Proceeds will be used to expand the company's product, engineering, and data science teams in Tel Aviv, Israel and San Francisco, USA. In addition, DayTwo will deepen its clinical research with the Mayo Clinic and other gut-microbiome clinical research partners.
DayTwo claims to be the first company to develop a method to accurately predict an individual's glycemic response to specific foods and food combinations using microbiome data and other clinical factors. This evidence-based approach to nutrition enables DayTwo to bring personalised nutrition to market, the company said.
"This ability to go beyond the informational offerings in the market, which are neither evidence-based, clinically proven, or actionable, makes DayTwo different and special. DayTwo will help people act upon a healthier, personalised diet, based on accurately predicting postprandial glycemic response," said Nicholas Chia, professor of biophysics & microbiome at the Mayo Clinic in Rochester, Minnesota.
DayTwo's personalised nutrition offering is based on the original research led by Professors Eran Segal and Eran Elinav from the Weizmann Institute of Science in Israel, and published in the scientific journal Cell.

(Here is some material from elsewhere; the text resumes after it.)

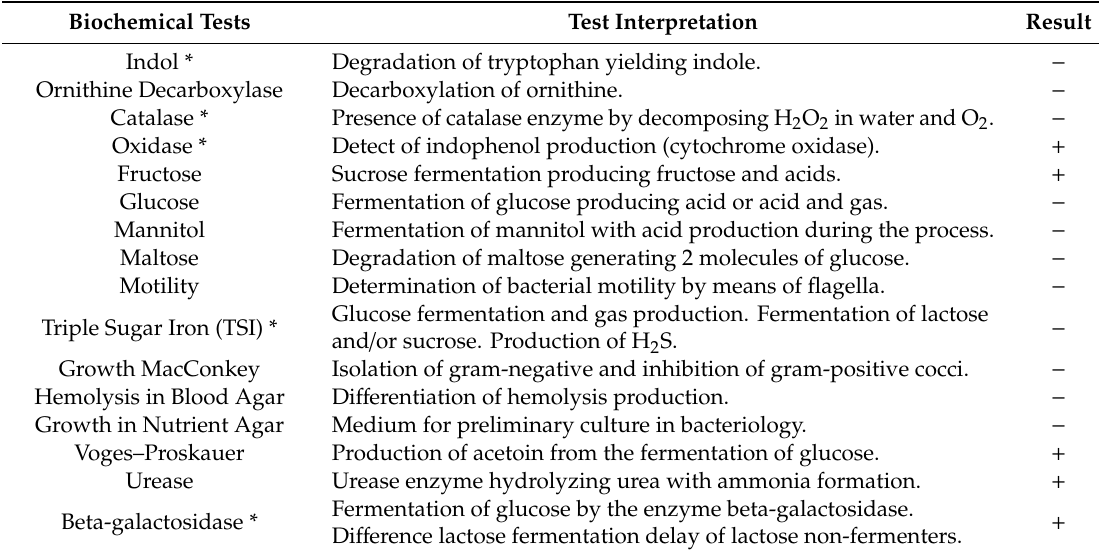
Table 1. Phenotypic profile of Ornithobacterium rhinotracheale (ORT). Biochemical Tests Test Interpretation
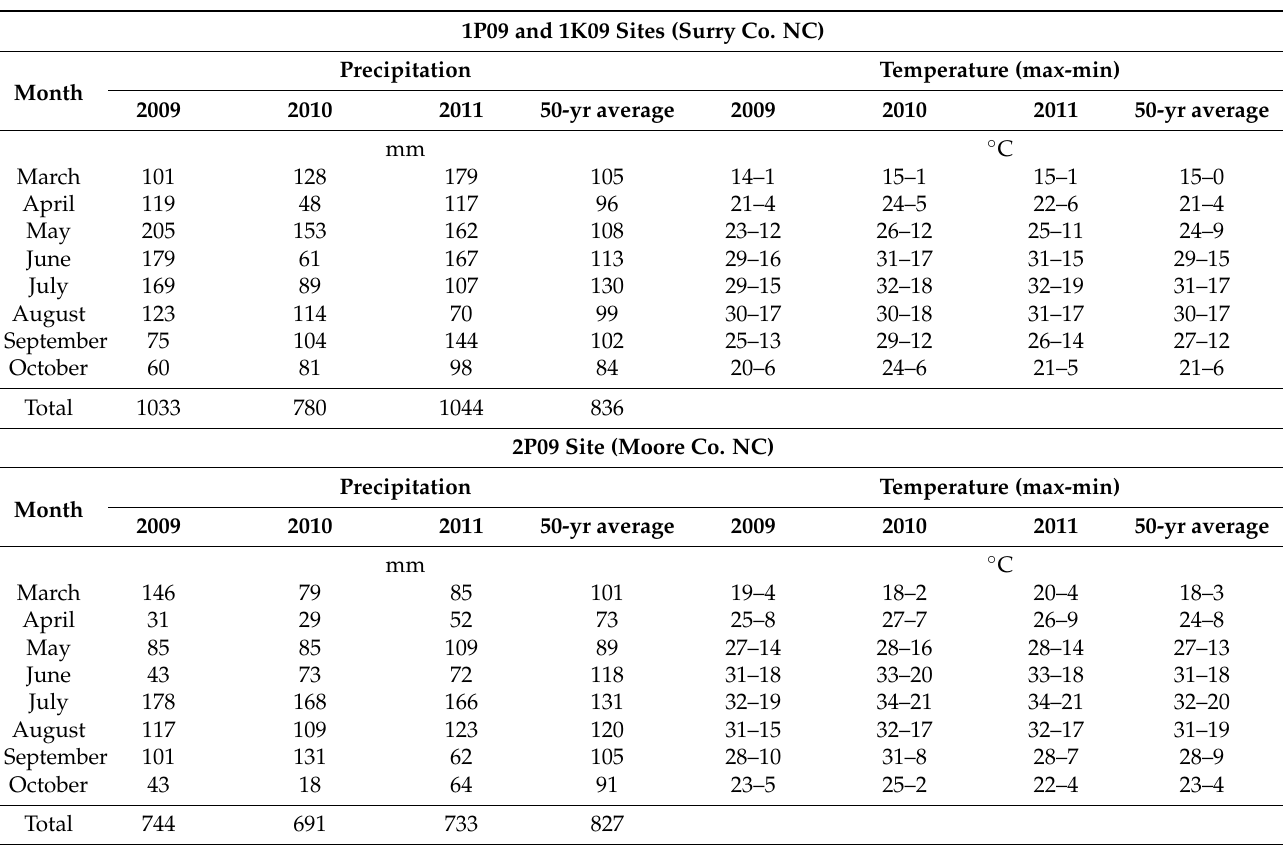
Table 7. Growing season rainfall and temperature at P and K (2008–2011). 1P09 and 1K09 Sites (Surry Co.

Segal and Elinav found that by profiling an individual's gut microbiome and leveraging machine learning, they can accurately predict an individual's post-meal blood sugar response for unique foods and food combinations.
For consumers, DayTwo offers a cloud-based, first-of-its-kind, proprietary diet and nutrition planner, that enables individuals to get personalised scores for specific foods and food combinations based on their own gut-microbiome profile and other personal parameters.
"We've just scratched the surface of how powerful the microbiome is to support personalised diet, nutrition, and chronic condition management, to enable our customers to have the ability to live a full, happy and healthy lifestyle," said DayTwo Chief Executive Officer Lihi Segal.
"DayTwo has brought actionable, evidence-based science down to a mobile app, to make personalised nutrition easy and convenient for the first time. This enables DayTwo to impact the lives of hundreds of millions of people who struggle with diet and nutrition-related health risks every day."